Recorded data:
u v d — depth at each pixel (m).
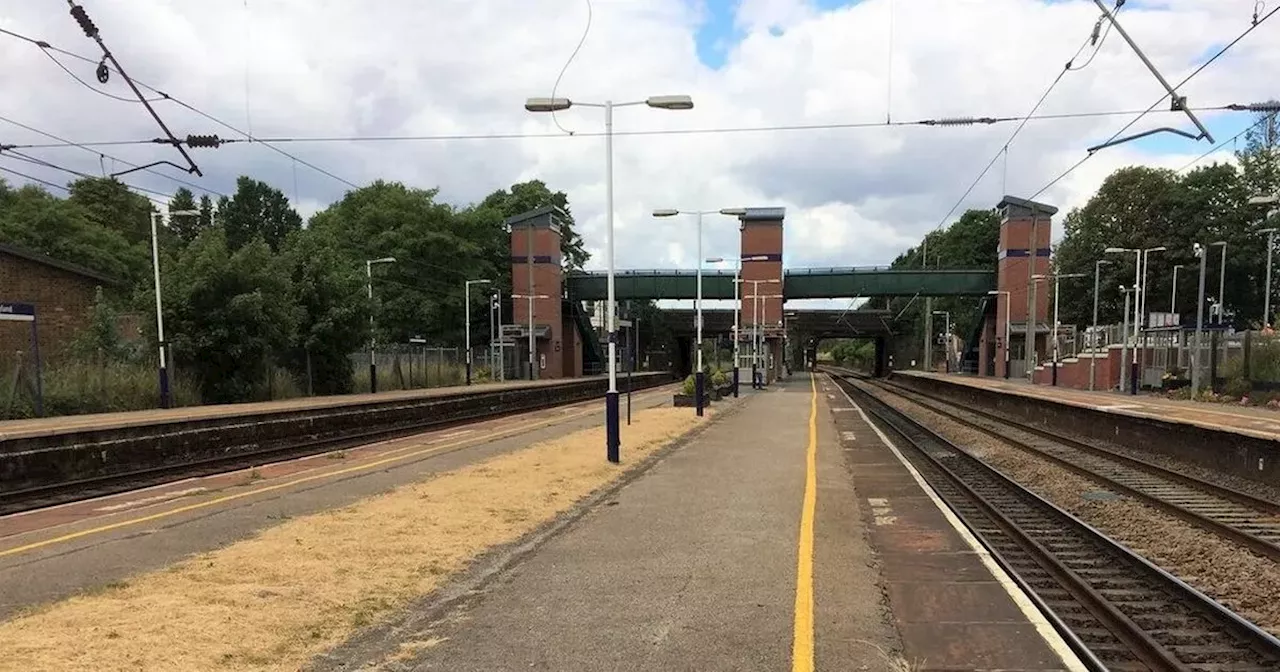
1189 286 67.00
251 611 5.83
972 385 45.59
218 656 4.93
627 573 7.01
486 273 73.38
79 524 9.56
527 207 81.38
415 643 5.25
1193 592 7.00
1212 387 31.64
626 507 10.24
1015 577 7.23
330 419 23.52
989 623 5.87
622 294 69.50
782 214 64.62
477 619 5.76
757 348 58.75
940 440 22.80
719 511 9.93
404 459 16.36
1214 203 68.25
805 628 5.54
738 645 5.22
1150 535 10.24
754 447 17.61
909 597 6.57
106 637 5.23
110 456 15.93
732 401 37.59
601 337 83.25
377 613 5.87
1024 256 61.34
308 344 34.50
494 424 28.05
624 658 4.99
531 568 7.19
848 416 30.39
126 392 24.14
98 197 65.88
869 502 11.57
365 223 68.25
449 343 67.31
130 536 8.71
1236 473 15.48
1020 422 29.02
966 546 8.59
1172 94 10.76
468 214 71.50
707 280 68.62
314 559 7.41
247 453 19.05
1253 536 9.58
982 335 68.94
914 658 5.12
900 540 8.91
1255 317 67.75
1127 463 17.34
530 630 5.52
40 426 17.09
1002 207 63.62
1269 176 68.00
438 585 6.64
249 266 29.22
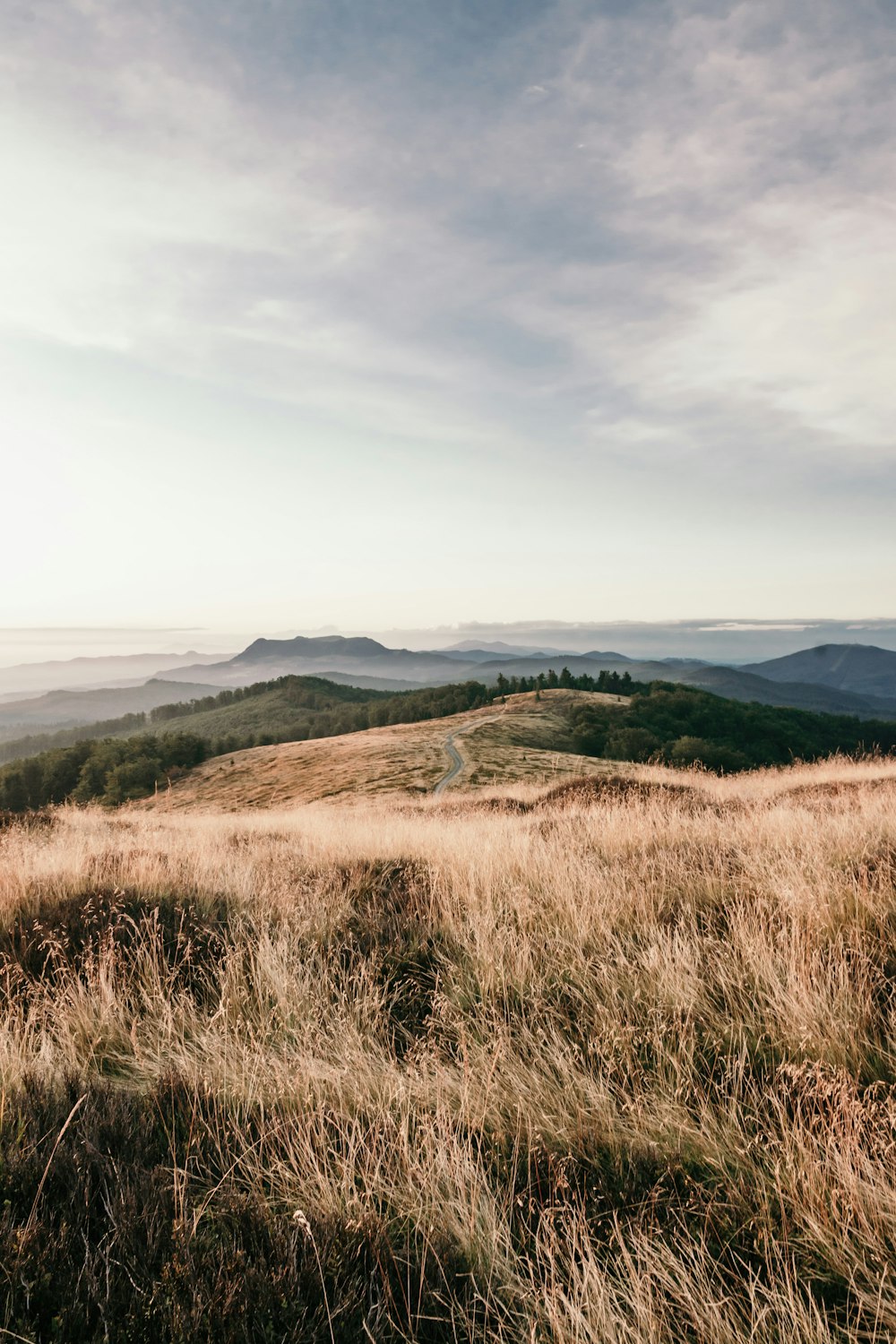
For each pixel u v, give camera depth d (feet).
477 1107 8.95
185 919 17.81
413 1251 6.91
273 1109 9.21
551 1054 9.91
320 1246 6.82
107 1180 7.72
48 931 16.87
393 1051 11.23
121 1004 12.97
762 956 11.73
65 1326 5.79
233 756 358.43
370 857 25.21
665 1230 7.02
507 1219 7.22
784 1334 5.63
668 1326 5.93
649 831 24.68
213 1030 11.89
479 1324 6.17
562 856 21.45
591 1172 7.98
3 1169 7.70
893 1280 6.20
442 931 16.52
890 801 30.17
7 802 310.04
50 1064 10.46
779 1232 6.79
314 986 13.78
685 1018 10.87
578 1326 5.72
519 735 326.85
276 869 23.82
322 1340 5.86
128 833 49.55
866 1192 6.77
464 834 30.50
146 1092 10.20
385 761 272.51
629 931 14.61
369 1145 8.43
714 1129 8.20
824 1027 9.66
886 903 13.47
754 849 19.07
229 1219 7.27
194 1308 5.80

EXERCISE GOAL: Leave the pictures out. Extract exactly the lines running from the one with "449 343 67.31" through the last entry, both ends included.

WRITTEN ANSWER:
449 343 67.31
130 536 8.71
1236 473 15.48
1020 422 29.02
966 546 8.59
1172 94 10.76
468 214 71.50
707 280 68.62
314 559 7.41
247 453 19.05
1253 536 9.58
982 335 68.94
914 658 5.12
900 540 8.91
1255 317 67.75
1127 463 17.34
530 630 5.52
40 426 17.09
1002 207 63.62
1269 176 68.00
438 585 6.64
249 266 29.22
For each pixel u v, give camera depth d (feet).
477 1107 8.95
185 919 17.81
413 1251 6.91
273 1109 9.21
551 1054 9.91
320 1246 6.82
107 1180 7.72
48 931 16.87
393 1051 11.23
121 1004 12.97
762 956 11.73
65 1326 5.79
233 756 358.43
370 857 25.21
665 1230 7.02
507 1219 7.22
784 1334 5.63
668 1326 5.93
649 831 24.68
213 1030 11.89
479 1324 6.17
562 856 21.45
591 1172 7.98
3 1169 7.70
893 1280 6.20
442 931 16.52
890 801 30.17
7 802 310.04
50 1064 10.46
779 1232 6.79
314 986 13.78
685 1018 10.87
578 1326 5.72
519 735 326.85
276 869 23.82
322 1340 5.86
128 833 49.55
866 1192 6.77
464 834 30.50
146 1092 10.20
385 761 272.51
629 931 14.61
369 1145 8.43
714 1129 8.20
824 1027 9.66
886 903 13.47
754 849 19.07
229 1219 7.27
194 1308 5.80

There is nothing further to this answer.